Get ready to see these designs on hypebeasts everywhere.
Gucci presented a collaboration with Adidas at Milan Fashion Week. Credit: Courtesy of Gucci
Back to office
Designers seem to have picked up on the back-to-the-office trend that is gaining momentum in parts of the world, with bespoke suits a constant choice at Milan Fashion Week.

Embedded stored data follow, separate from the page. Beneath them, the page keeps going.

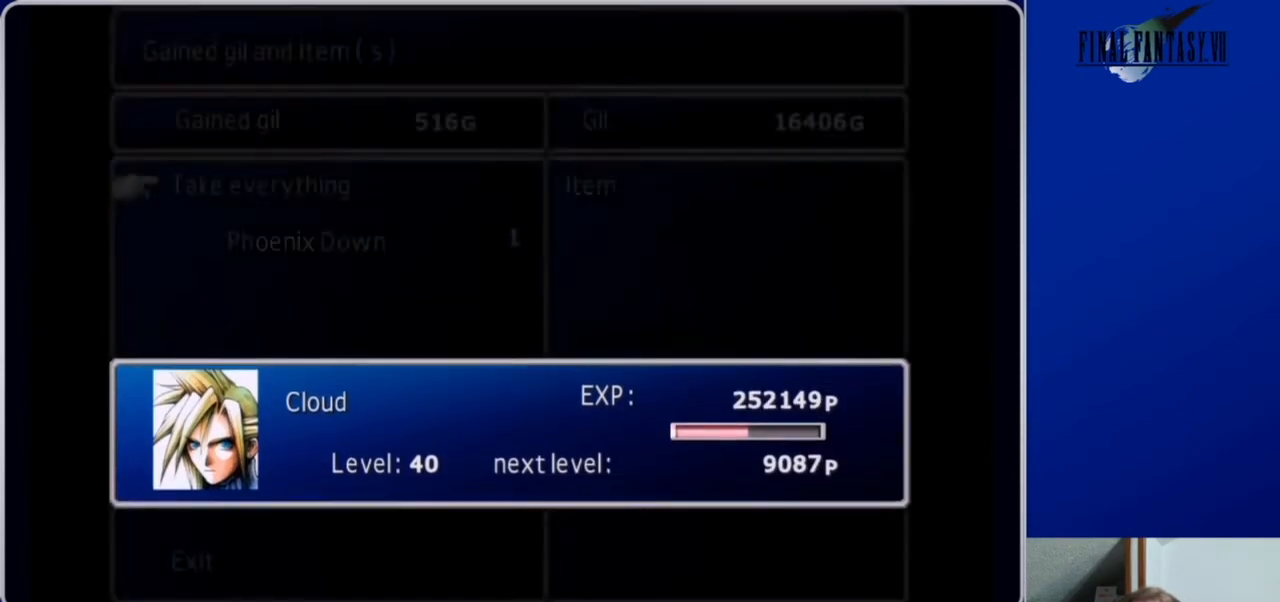
{"buttons": [], "left_stick": "center", "right_stick": "center", "events": []}
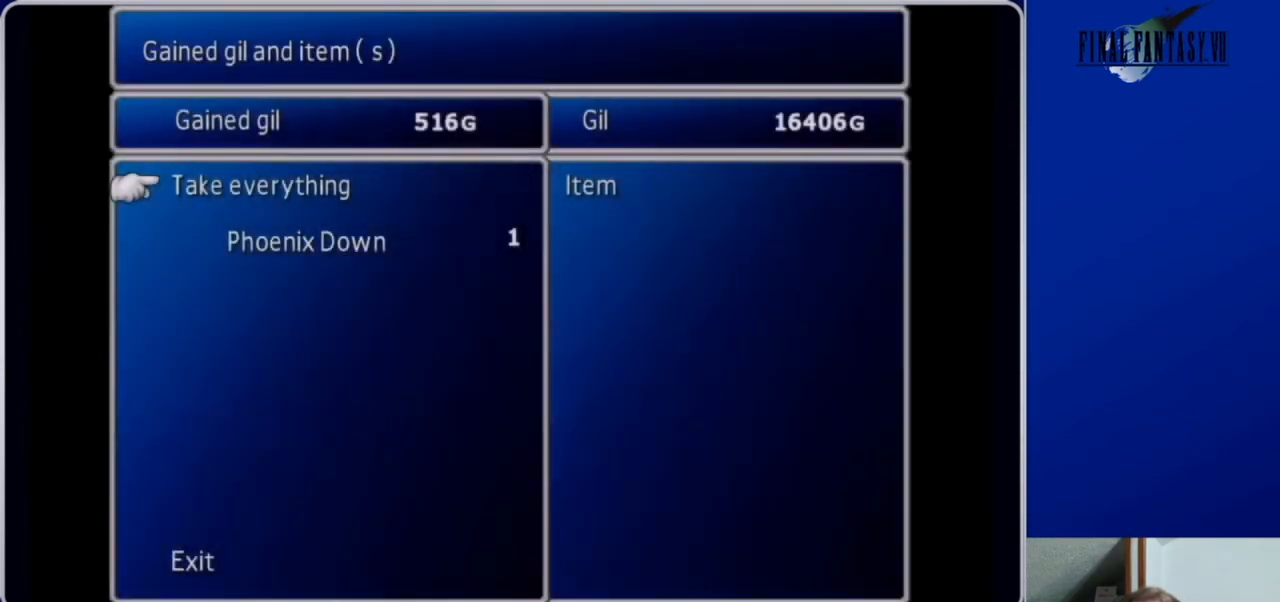
{"buttons": ["B"], "left_stick": "center", "right_stick": "center", "events": [[67, "B", "down"], [167, "B", "up"], [267, "B", "down"], [367, "B", "up"], [500, "B", "down"]]}
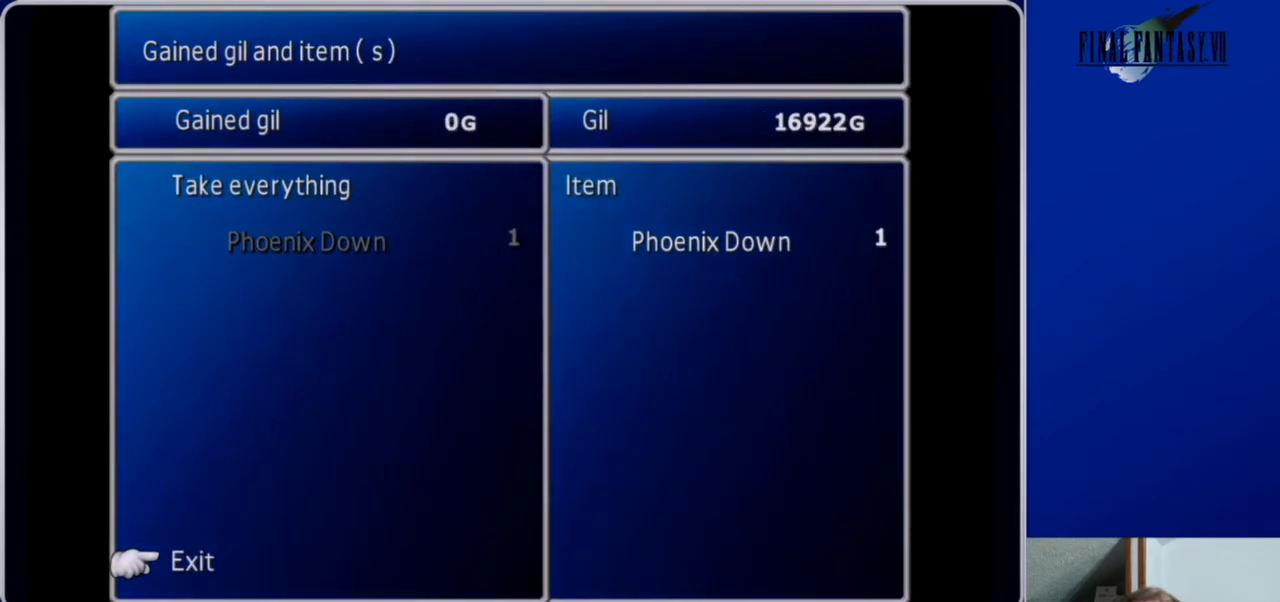
{"buttons": [], "left_stick": "center", "right_stick": "center", "events": [[100, "B", "up"]]}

Suits with a twist were all over the runways this season, as was this sequined number from Gucci. Credit: Kevin Tuchman
The Bottega Veneta runway featured herringbone suits (pictured underneath this fluffy green coat). Credit: Alessandro Lucioni
Gucci has built an entire collection on it, with a line that includes fitted and double-breasted looks, as well as a standout velvet tuxedo with crystals and sequins. Bottega Veneta had a minimal version of the two-piece suit for both men and women, while Versace and Dolce & Gabbana opened their collections with wide-shouldered suits. Structural Prada jackets also came in handy.
Credit: Moschino/Marco Ovando
Camp was the king of the Moschino show. Credit: Moschino/Marco Ovando
Bella Hadid in Moschino. Credit: Moschino/Marco Ovando
In stark contrast to the suits and beautiful dresses, Jeremy Scott’s Moschino put on the most surreal show of the week and one of his most out-of-the-way collections to date. The delightfully wacky lineup consisted of harp-inspired dresses and lampshade headpieces, grandfather clock-inspired dresses, and body-hugging ensembles adorned with phrases like “Maid in Italy” and “Gilding Without Guilt.”
The Hadid sisters walked the runway – Gigi (pictured above) closed the show in a dramatic gold dress with a wide tulle train and matching gloves with gold leaves wrapped around her arms. But the most spectacular was Scott himself, when he bowed in a red astronaut suit.
Top photo: Gigi Hadid and Jeremy Scott at the Moschino show.